Puno: Stay vigilant vs PDAF, DAP
MANILA - Although the Supreme Court (SC) has declared lawmakers' Priority Development Assistance Fund (PDAF) and parts of the Aquino administration's Disbursement Acceleration Program (DAP) as unconstitutional, former Chief Justice Reynato Puno said the public should still remain vigilant.
Speaking to ANC's "Beyond Politics," Puno said the high court's rulings on the controversial funds are merely "starting points."
He said it is possible that the PDAF, which is more notoriously known as "pork barrel," may come back in another form.
"It's always a possibility. There are no borders to our imagination," he said.
"The people should be on the lookout, should be vigilant that the budget that will come from Congress will follow the decisions of the high court," he said.
Puno has been calling for a People's Initiative to abolish all forms of pork barrel in government.

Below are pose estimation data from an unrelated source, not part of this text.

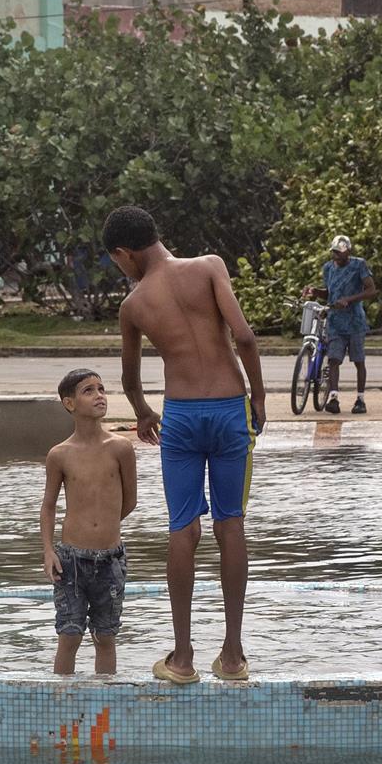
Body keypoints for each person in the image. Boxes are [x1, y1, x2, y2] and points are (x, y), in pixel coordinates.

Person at [109, 205, 266, 685]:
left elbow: (130, 378)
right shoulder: (209, 267)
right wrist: (257, 396)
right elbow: (245, 337)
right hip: (227, 409)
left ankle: (182, 658)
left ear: (124, 253)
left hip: (179, 416)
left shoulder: (133, 305)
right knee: (231, 524)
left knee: (183, 529)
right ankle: (234, 655)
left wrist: (141, 414)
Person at [41, 369, 137, 676]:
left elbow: (130, 500)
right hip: (71, 558)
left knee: (106, 636)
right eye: (88, 391)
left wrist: (103, 523)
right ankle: (62, 704)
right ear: (70, 404)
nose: (99, 396)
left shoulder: (121, 448)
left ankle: (103, 709)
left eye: (101, 389)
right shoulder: (60, 454)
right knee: (69, 635)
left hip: (110, 558)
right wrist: (47, 550)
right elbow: (48, 506)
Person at [301, 234, 376, 415]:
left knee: (358, 360)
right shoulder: (328, 268)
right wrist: (314, 291)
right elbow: (329, 292)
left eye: (339, 253)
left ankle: (360, 399)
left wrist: (349, 300)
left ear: (348, 252)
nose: (336, 256)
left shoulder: (358, 265)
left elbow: (371, 290)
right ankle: (333, 397)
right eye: (334, 252)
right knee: (334, 359)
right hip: (335, 320)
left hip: (355, 320)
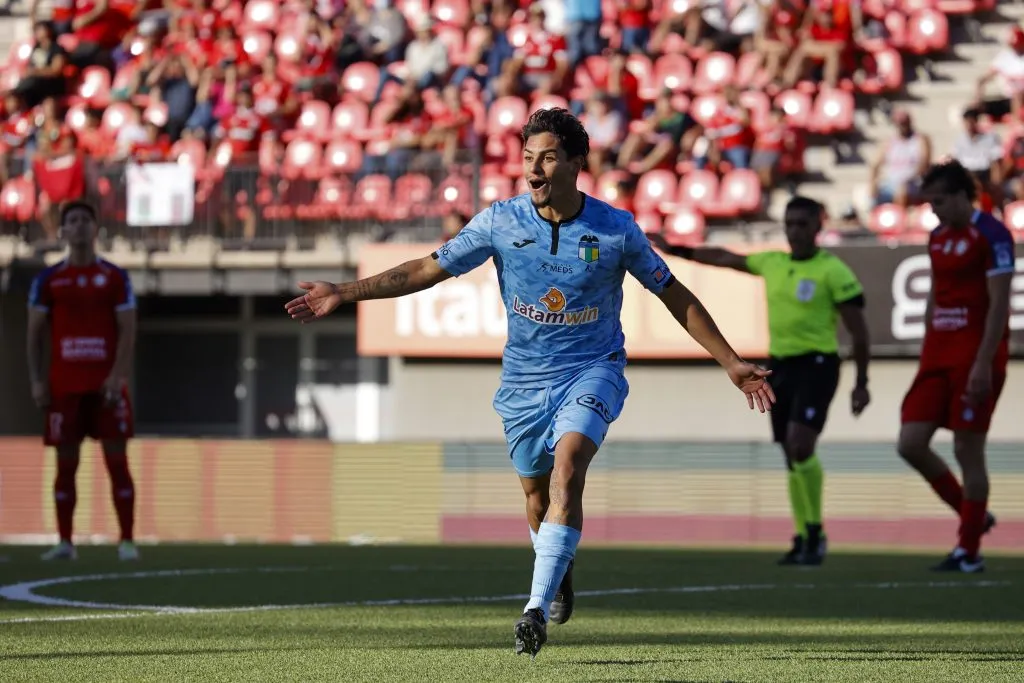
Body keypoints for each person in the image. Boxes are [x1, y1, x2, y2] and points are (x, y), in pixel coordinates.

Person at [285, 108, 775, 658]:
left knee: (569, 470)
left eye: (545, 157)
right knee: (537, 496)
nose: (533, 169)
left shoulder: (615, 230)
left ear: (574, 164)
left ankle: (533, 610)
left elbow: (673, 293)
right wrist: (345, 292)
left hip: (594, 369)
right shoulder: (501, 222)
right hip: (522, 381)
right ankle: (557, 568)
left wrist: (730, 361)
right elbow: (427, 268)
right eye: (526, 158)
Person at [649, 196, 871, 566]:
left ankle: (815, 532)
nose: (795, 231)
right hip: (780, 367)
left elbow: (860, 333)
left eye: (803, 224)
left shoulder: (834, 271)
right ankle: (803, 536)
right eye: (790, 223)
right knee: (789, 451)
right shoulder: (773, 262)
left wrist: (861, 382)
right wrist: (677, 249)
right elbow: (725, 258)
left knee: (801, 445)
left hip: (818, 366)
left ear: (819, 226)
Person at [896, 159, 1010, 573]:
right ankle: (974, 515)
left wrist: (983, 363)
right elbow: (935, 294)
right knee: (909, 442)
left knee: (967, 449)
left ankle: (968, 551)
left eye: (940, 202)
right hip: (937, 355)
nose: (935, 210)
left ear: (964, 196)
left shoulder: (993, 234)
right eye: (930, 204)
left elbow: (999, 304)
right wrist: (928, 342)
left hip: (975, 357)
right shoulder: (937, 237)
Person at [27, 201, 140, 562]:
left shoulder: (114, 277)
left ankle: (126, 542)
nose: (78, 226)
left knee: (117, 462)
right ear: (62, 231)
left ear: (95, 229)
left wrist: (117, 375)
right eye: (71, 221)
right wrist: (37, 380)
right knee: (65, 464)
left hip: (106, 387)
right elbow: (33, 335)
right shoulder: (48, 280)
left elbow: (128, 330)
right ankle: (65, 542)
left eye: (84, 220)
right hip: (63, 387)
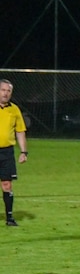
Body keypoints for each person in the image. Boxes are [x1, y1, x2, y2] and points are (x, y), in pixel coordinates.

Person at [0, 79, 29, 227]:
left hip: (6, 153)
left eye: (8, 91)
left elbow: (20, 131)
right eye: (3, 90)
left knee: (7, 184)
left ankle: (9, 218)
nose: (5, 93)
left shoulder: (14, 110)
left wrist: (24, 152)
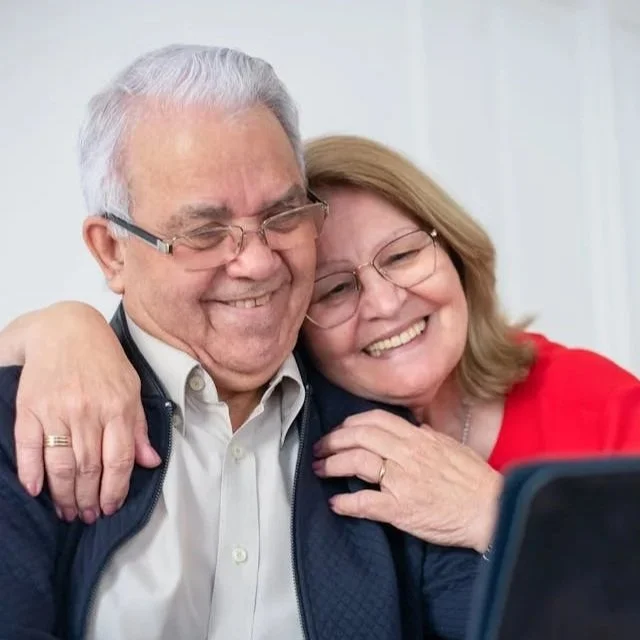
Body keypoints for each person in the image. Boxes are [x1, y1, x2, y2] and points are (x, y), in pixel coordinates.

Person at [0, 45, 480, 640]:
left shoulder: (387, 440)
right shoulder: (26, 422)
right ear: (112, 251)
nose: (257, 263)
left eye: (283, 216)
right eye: (205, 232)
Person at [6, 131, 640, 556]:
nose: (385, 303)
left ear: (454, 250)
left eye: (404, 255)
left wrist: (497, 516)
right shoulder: (285, 436)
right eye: (335, 290)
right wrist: (64, 328)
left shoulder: (592, 399)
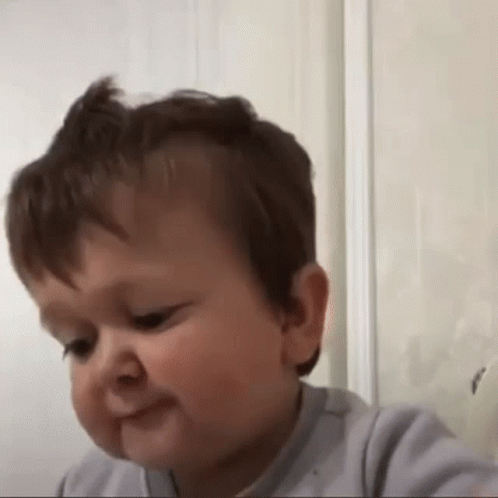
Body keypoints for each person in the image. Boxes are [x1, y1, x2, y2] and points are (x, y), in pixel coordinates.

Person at [4, 77, 498, 497]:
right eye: (80, 343)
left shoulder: (383, 461)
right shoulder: (89, 487)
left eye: (151, 316)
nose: (110, 368)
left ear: (295, 314)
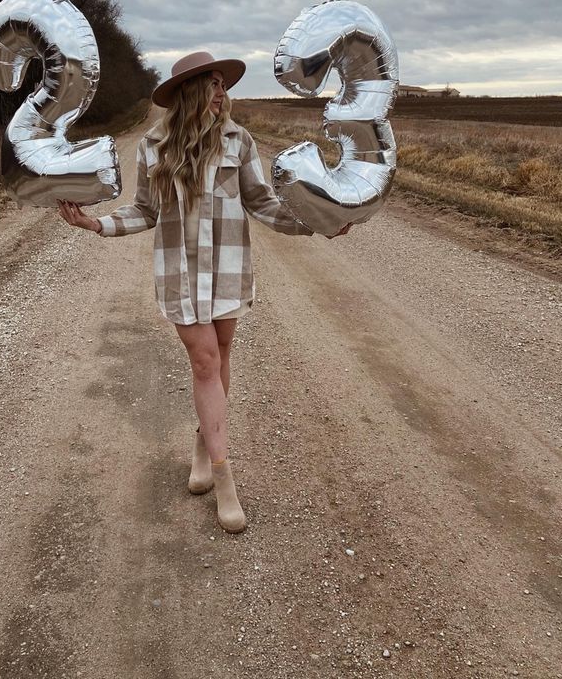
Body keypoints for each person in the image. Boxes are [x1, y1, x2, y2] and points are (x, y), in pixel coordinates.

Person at [57, 51, 350, 534]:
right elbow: (145, 211)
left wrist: (317, 223)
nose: (222, 92)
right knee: (205, 362)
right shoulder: (154, 145)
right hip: (179, 270)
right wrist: (96, 223)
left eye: (223, 83)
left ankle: (203, 443)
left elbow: (263, 203)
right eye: (213, 84)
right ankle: (224, 475)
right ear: (191, 91)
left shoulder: (239, 140)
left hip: (229, 267)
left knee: (221, 355)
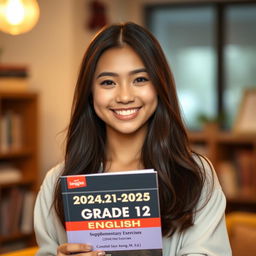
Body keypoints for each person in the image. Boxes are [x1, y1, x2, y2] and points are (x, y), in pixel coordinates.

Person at [34, 22, 232, 256]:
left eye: (140, 79)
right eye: (108, 82)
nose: (125, 96)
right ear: (90, 92)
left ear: (160, 86)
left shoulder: (195, 175)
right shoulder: (57, 181)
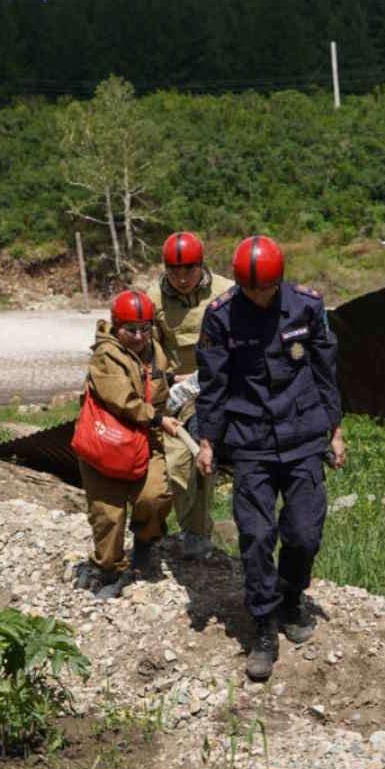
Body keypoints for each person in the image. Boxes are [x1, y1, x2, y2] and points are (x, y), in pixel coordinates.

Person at [194, 235, 346, 681]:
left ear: (278, 280)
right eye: (251, 289)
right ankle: (263, 624)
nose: (259, 297)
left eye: (266, 289)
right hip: (250, 438)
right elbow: (214, 383)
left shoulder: (305, 306)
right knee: (257, 535)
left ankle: (291, 597)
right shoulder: (221, 316)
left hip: (302, 434)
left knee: (303, 532)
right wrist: (207, 441)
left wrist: (334, 429)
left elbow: (324, 370)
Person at [74, 289, 181, 600]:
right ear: (116, 325)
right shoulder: (105, 356)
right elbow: (125, 400)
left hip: (146, 441)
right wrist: (159, 420)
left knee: (156, 497)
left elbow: (157, 381)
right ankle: (108, 568)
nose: (138, 336)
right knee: (108, 514)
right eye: (130, 330)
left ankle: (146, 543)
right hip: (106, 445)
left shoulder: (155, 350)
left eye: (144, 329)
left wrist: (176, 381)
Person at [149, 231, 235, 561]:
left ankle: (204, 533)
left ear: (202, 266)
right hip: (176, 392)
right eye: (174, 271)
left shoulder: (226, 292)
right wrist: (169, 382)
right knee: (180, 461)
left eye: (190, 270)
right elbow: (149, 350)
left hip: (219, 385)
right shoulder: (154, 299)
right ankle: (179, 531)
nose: (182, 279)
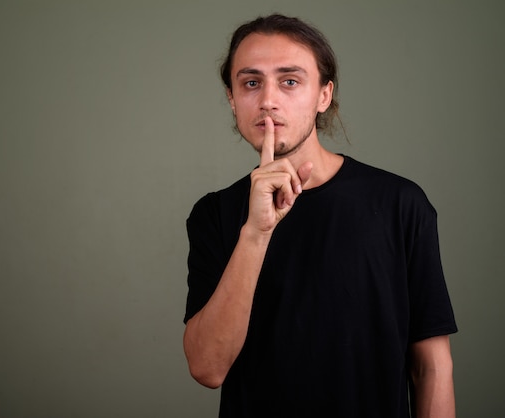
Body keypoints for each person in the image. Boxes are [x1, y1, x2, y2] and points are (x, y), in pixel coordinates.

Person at [183, 14, 457, 417]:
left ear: (323, 96)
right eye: (251, 82)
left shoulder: (400, 203)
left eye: (290, 81)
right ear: (232, 98)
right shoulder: (215, 214)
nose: (268, 100)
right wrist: (256, 233)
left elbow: (430, 366)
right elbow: (207, 368)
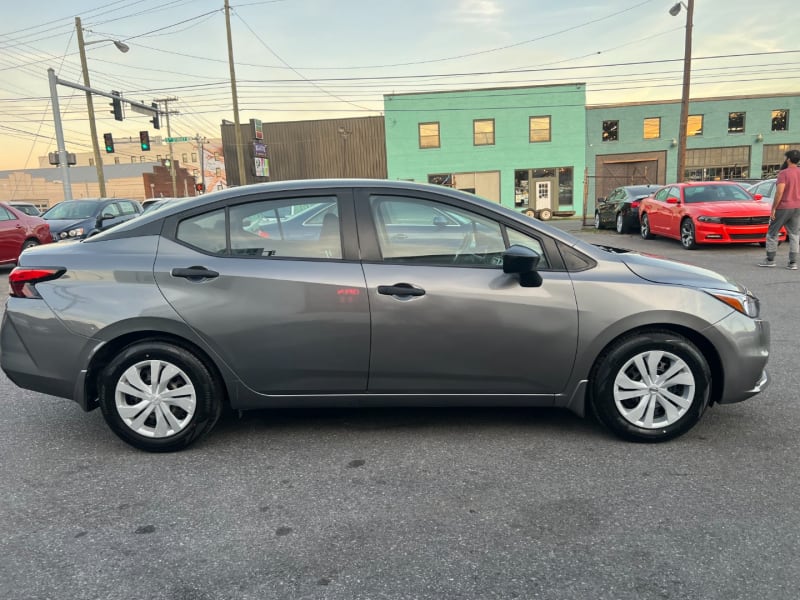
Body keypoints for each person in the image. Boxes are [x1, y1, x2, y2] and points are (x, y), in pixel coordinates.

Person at [759, 149, 800, 269]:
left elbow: (779, 192)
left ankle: (770, 260)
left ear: (788, 159)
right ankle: (793, 263)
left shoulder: (784, 173)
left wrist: (773, 209)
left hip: (784, 206)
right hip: (797, 207)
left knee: (772, 232)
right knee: (794, 235)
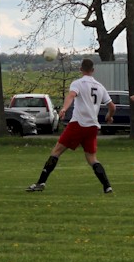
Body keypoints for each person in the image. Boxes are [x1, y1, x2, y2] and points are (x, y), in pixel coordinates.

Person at [26, 58, 115, 194]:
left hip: (78, 124)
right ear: (93, 70)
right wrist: (109, 116)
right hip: (92, 126)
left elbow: (71, 96)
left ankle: (41, 183)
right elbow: (112, 106)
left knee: (56, 151)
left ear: (80, 69)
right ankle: (107, 186)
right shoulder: (100, 86)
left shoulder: (77, 83)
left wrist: (64, 109)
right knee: (92, 158)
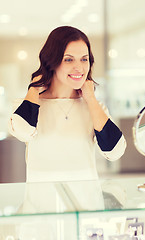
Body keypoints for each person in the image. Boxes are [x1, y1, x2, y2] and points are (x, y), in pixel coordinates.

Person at [9, 26, 126, 183]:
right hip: (42, 203)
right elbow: (23, 131)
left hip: (86, 203)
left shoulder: (94, 108)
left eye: (84, 59)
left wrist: (90, 98)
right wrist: (34, 88)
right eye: (69, 59)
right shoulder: (29, 105)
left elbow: (115, 152)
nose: (79, 67)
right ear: (52, 61)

He said instead of going to the streets, the public can launch a People's Initiative and convene a People's Congress to push for budgetary reforms.
He said it is a constitutional right of the people to "exercise their sovereignty whenever...a branch of government like Congress refuses to exercise its constitutional duty."
He said a coalition of "like-minded" people could craft and enact a law that will "put an end to the abuses on the use of people's money."
The sovereignty of the people "is the real soul of democracy," he added.
Puno, however, admitted that launching a People's Initiative is a a difficult process.
A petition would need the signatures of at least 10 percent of the country's registered voters, and every legislative district must be represented by at least 3 percent. The Commission of Elections (Comelec) would then have to verify the signatures.
SC ruling on DAP expected
Meanwhile, Puno said the SC's ruling on the DAP did not come as surprising especially after it declared the PDAF as unconstitutional.
"After the PDAF decision, it was easy to anticipate the SC would not have a different ruling on the DAP. I would say that the issues raised by the petitioners in the DAP cases are more serious issues of constitutionality," he said.
He noted that the projects funded by the lawmakers' pork barrel funds were, at least, covered under the General Appropriations Act (GAA).
This is unlike in the case of the DAP, wherein the funding of the projects was not covered by any appropriation in the GAA.
Puno said it is clear in the Constitution that "no public money shall be spent except on the basis of appropriation passed by Congress."
The Aquino administration, for its part, has consistently claimed that it implemented the DAP in good faith in order to spur the country's economic growth.
But according to the former chief justice, determining good faith in the implementation of the DAP is a "difficult subject matter."
He said just because the DAP yielded some positive results on the country's economy, it does not mean that the officials behind it will be cleared of any wrongdoing.